Blended families have the hardest day to day lives, and even harder holidays. You have to share week to week, month to month, and some of the biggest days of the year that you spend months preparing for? It's not right, it's not fair and it's extremely frustrating. Here are some basic tips and Tricks to get through the holidays or even birthdays and make it to see another day.
1. If possible, schedule a different day for the holiday. Christmas is on December 25th sure but what is Christmas without family. Would it honestly kill the whole mood to push it to the 27th or move it up to the 18th? No. Family makes the holidays bright and merry not the other way around. Look at it this way, if you do push it back you will catch after Christmas deals to!
2. What do you do if extended family is upset they won't get to see the children or family is in town for a short time? Scheduling again will not hurt anyone. Work schedules are hard to adjust but if you want something bad enough, you'll make it happen one way or another. Just as upset as they are they don't get to see the children, the kids are upset to I'm sure. Nobody really wins in a situation like this make the best of it anyways.
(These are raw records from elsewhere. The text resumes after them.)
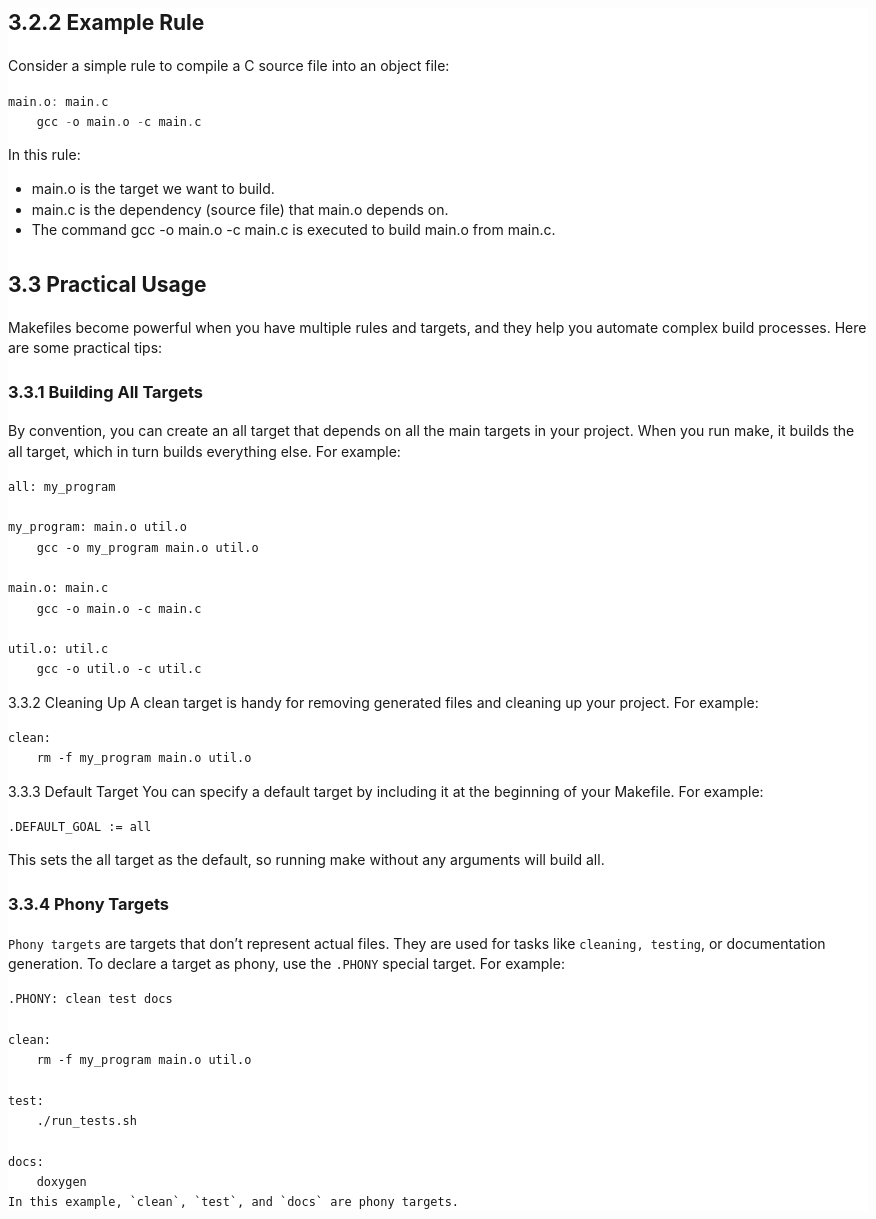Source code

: ## 3.2.2 Example Rule
Consider a simple rule to compile a C source file into an object file:
```c
main.o: main.c
    gcc -o main.o -c main.c
```
In this rule:
 - main.o is the target we want to build.
 - main.c is the dependency (source file) that main.o depends on.
- The command gcc -o main.o -c main.c is executed to build main.o from main.c.
## 3.3 Practical Usage
Makefiles become powerful when you have multiple rules and targets, and they help you automate complex build processes. Here are some practical tips:

### 3.3.1 Building All Targets
By convention, you can create an all target that depends on all the main targets in your project. When you run make, it builds the all target, which in turn builds everything else. For example:
```
all: my_program

my_program: main.o util.o
    gcc -o my_program main.o util.o

main.o: main.c
    gcc -o main.o -c main.c

util.o: util.c
    gcc -o util.o -c util.c
```
3.3.2 Cleaning Up
A clean target is handy for removing generated files and cleaning up your project. For example:
```
clean:
    rm -f my_program main.o util.o
```

3.3.3 Default Target
You can specify a default target by including it at the beginning of your Makefile. For example:
```
.DEFAULT_GOAL := all
```
This sets the all target as the default, so running make without any arguments will build all.

### 3.3.4 Phony Targets
`Phony targets` are targets that don’t represent actual files. They are used for tasks like `cleaning, testing`, or documentation generation. To declare a target as phony, use the `.PHONY` special target. For example:

```
.PHONY: clean test docs

clean:
    rm -f my_program main.o util.o

test:
    ./run_tests.sh

docs:
    doxygen
In this example, `clean`, `test`, and `docs` are phony targets.
```
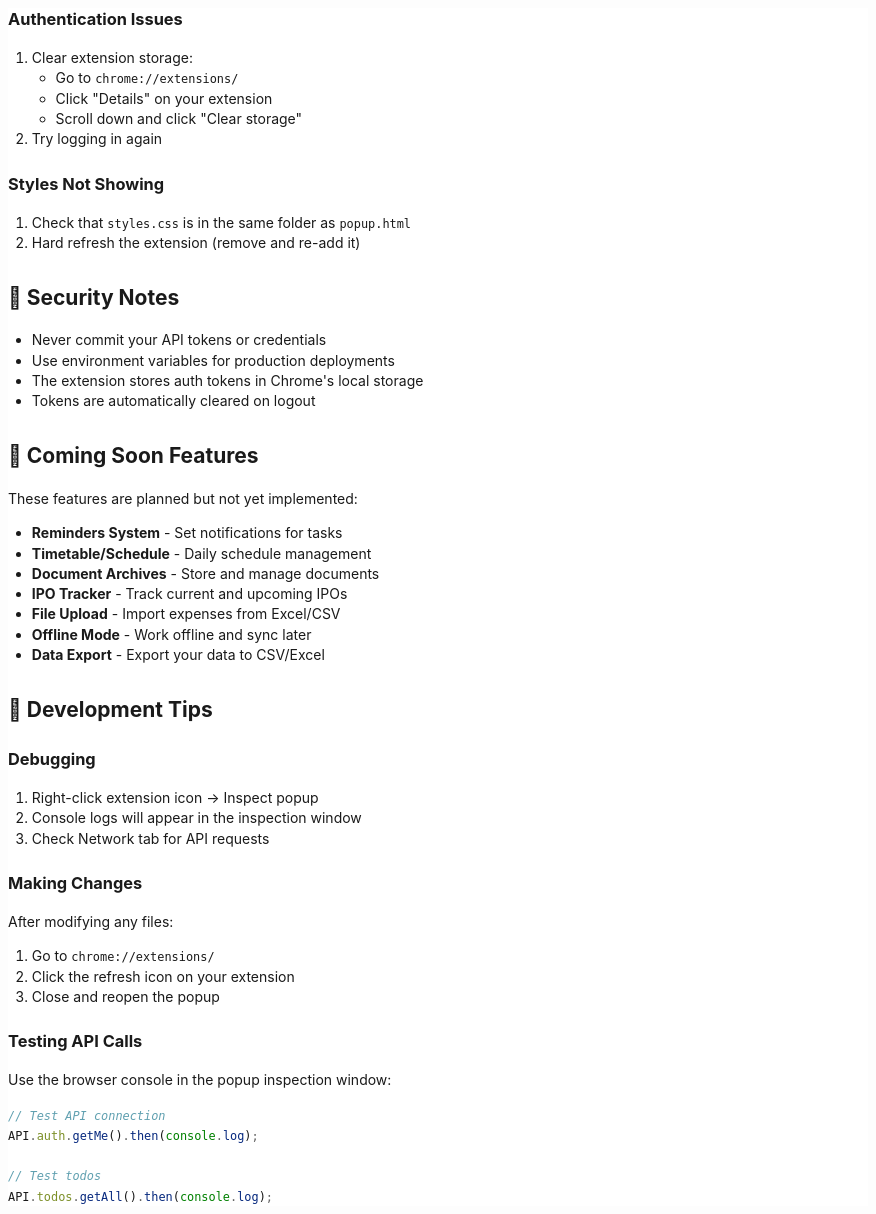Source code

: ### Authentication Issues

1. Clear extension storage:
   - Go to `chrome://extensions/`
   - Click "Details" on your extension
   - Scroll down and click "Clear storage"
2. Try logging in again

### Styles Not Showing

1. Check that `styles.css` is in the same folder as `popup.html`
2. Hard refresh the extension (remove and re-add it)

## 🔐 Security Notes

- Never commit your API tokens or credentials
- Use environment variables for production deployments
- The extension stores auth tokens in Chrome's local storage
- Tokens are automatically cleared on logout

## 🚧 Coming Soon Features

These features are planned but not yet implemented:

- **Reminders System** - Set notifications for tasks
- **Timetable/Schedule** - Daily schedule management
- **Document Archives** - Store and manage documents
- **IPO Tracker** - Track current and upcoming IPOs
- **File Upload** - Import expenses from Excel/CSV
- **Offline Mode** - Work offline and sync later
- **Data Export** - Export your data to CSV/Excel

## 📝 Development Tips

### Debugging

1. Right-click extension icon → Inspect popup
2. Console logs will appear in the inspection window
3. Check Network tab for API requests

### Making Changes

After modifying any files:
1. Go to `chrome://extensions/`
2. Click the refresh icon on your extension
3. Close and reopen the popup

### Testing API Calls

Use the browser console in the popup inspection window:
```javascript
// Test API connection
API.auth.getMe().then(console.log);

// Test todos
API.todos.getAll().then(console.log);
```
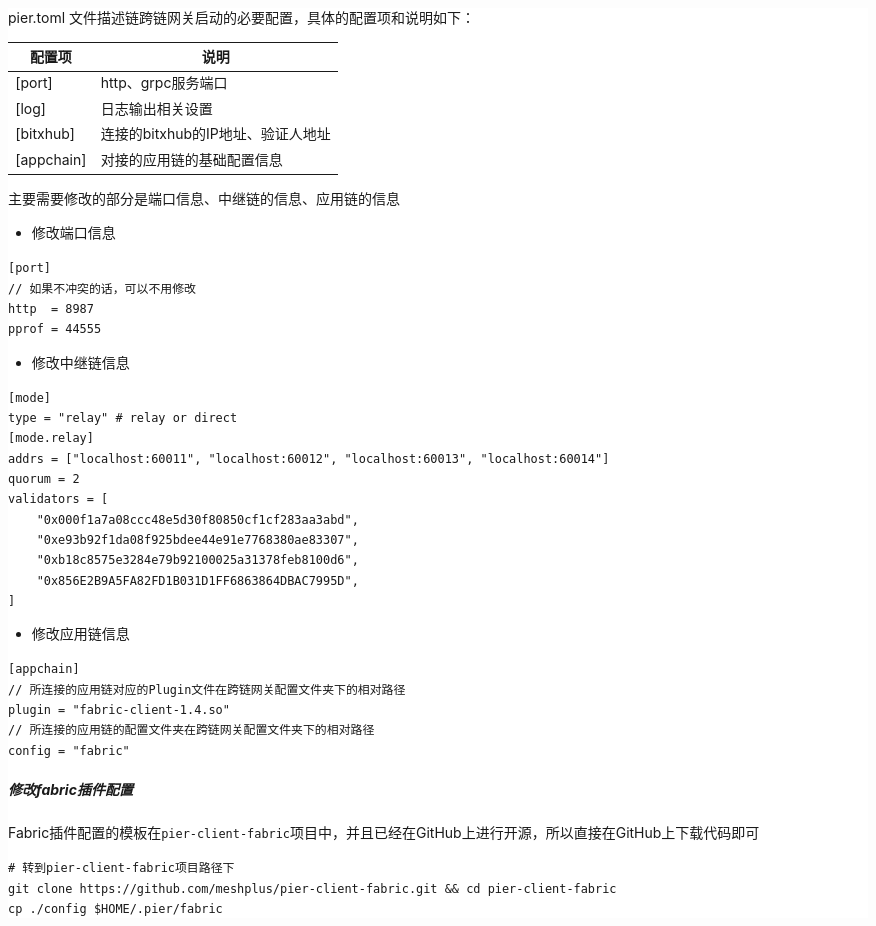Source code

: pier.toml 文件描述链跨链网关启动的必要配置，具体的配置项和说明如下：

| 配置项        | 说明                    |
| ---------- | --------------------- |
| [port]     | http、grpc服务端口         |
| [log]      | 日志输出相关设置              |
| [bitxhub]  | 连接的bitxhub的IP地址、验证人地址 |
| [appchain] | 对接的应用链的基础配置信息         |

主要需要修改的部分是端口信息、中继链的信息、应用链的信息

- 修改端口信息

```none
[port]
// 如果不冲突的话，可以不用修改
http  = 8987
pprof = 44555
```

- 修改中继链信息

```none
[mode]
type = "relay" # relay or direct
[mode.relay]
addrs = ["localhost:60011", "localhost:60012", "localhost:60013", "localhost:60014"]
quorum = 2
validators = [
    "0x000f1a7a08ccc48e5d30f80850cf1cf283aa3abd",
    "0xe93b92f1da08f925bdee44e91e7768380ae83307",
    "0xb18c8575e3284e79b92100025a31378feb8100d6",
    "0x856E2B9A5FA82FD1B031D1FF6863864DBAC7995D",
]
```

- 修改应用链信息

```none
[appchain]
// 所连接的应用链对应的Plugin文件在跨链网关配置文件夹下的相对路径
plugin = "fabric-client-1.4.so"
// 所连接的应用链的配置文件夹在跨链网关配置文件夹下的相对路径
config = "fabric"
```

##### 修改fabric插件配置

Fabric插件配置的模板在`pier-client-fabric`项目中，并且已经在GitHub上进行开源，所以直接在GitHub上下载代码即可

```shell
# 转到pier-client-fabric项目路径下
git clone https://github.com/meshplus/pier-client-fabric.git && cd pier-client-fabric
cp ./config $HOME/.pier/fabric
```
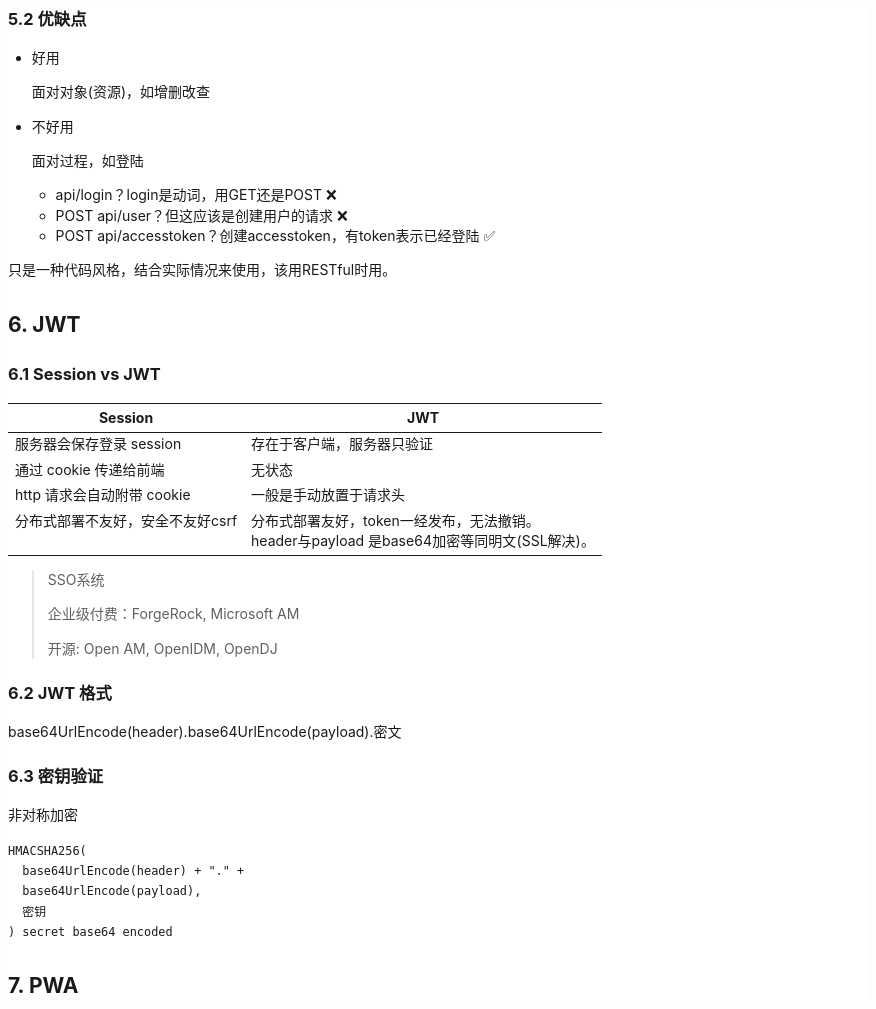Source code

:### 5.2 优缺点

- 好用

  面对对象(资源)，如增删改查

- 不好用

  面对过程，如登陆

  - api/login？login是动词，用GET还是POST ❌
  - POST api/user？但这应该是创建用户的请求 ❌
  - POST api/accesstoken？创建accesstoken，有token表示已经登陆 ✅

只是一种代码风格，结合实际情况来使用，该用RESTful时用。

## 6. JWT

### 6.1 Session vs JWT

| Session                          | JWT                                                          |
| -------------------------------- | ------------------------------------------------------------ |
| 服务器会保存登录 session         | 存在于客户端，服务器只验证                                   |
| 通过 cookie 传递给前端           | 无状态                                                       |
| http 请求会自动附带 cookie       | 一般是手动放置于请求头                                       |
| 分布式部署不友好，安全不友好csrf | 分布式部署友好，token一经发布，无法撤销。<br>header与payload 是base64加密等同明文(SSL解决)。 |

> SSO系统
>
> 企业级付费：ForgeRock, Microsoft AM
>
> 开源: Open AM, OpenIDM, OpenDJ

### 6.2 JWT 格式

base64UrlEncode(header).base64UrlEncode(payload).密文

### 6.3 密钥验证

非对称加密

```
HMACSHA256(
  base64UrlEncode(header) + "." +
  base64UrlEncode(payload),
  密钥
) secret base64 encoded
```

## 7. PWA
3. If you are not sure the next time you will be together. First off I'm sorry you are in that situation, I've been there. Secondly, carry on the best you can. There will no doubt be a void, maybe try to make a new tradition to help focus on the positive. Still buy gifts they could grow out of it sure, but you could always give the gifts away if they don't want them at a later time. It will show them you still held their place even if time didn't.
4. If you only get them for part of the holiday, enjoy the part you get them for as much as you can! Don't focus on the fact they won't be there the whole time. Focusing on an empty glass never fills it up. Do the most important parts of the holidays in the time you get together.
5. Siblings will not always understand they very well maybe in a sunken mood because of it. If they are acting out, try to understand they don't like it anymore then you do. They still have feelings. I've seen kids as young as 2 years old show a reaction to their sibling leaving or not seeing them for a while. They also feed off of the adults that are around them they know when something is wrong.
6. If your spouse is dreading the holidays knowing their biological kiddos will not be around, show them extra love and support. Make sure they are comfortable with whatever the plans are they need their child to feel included. Of course all of this goes without saying but some need a reminder.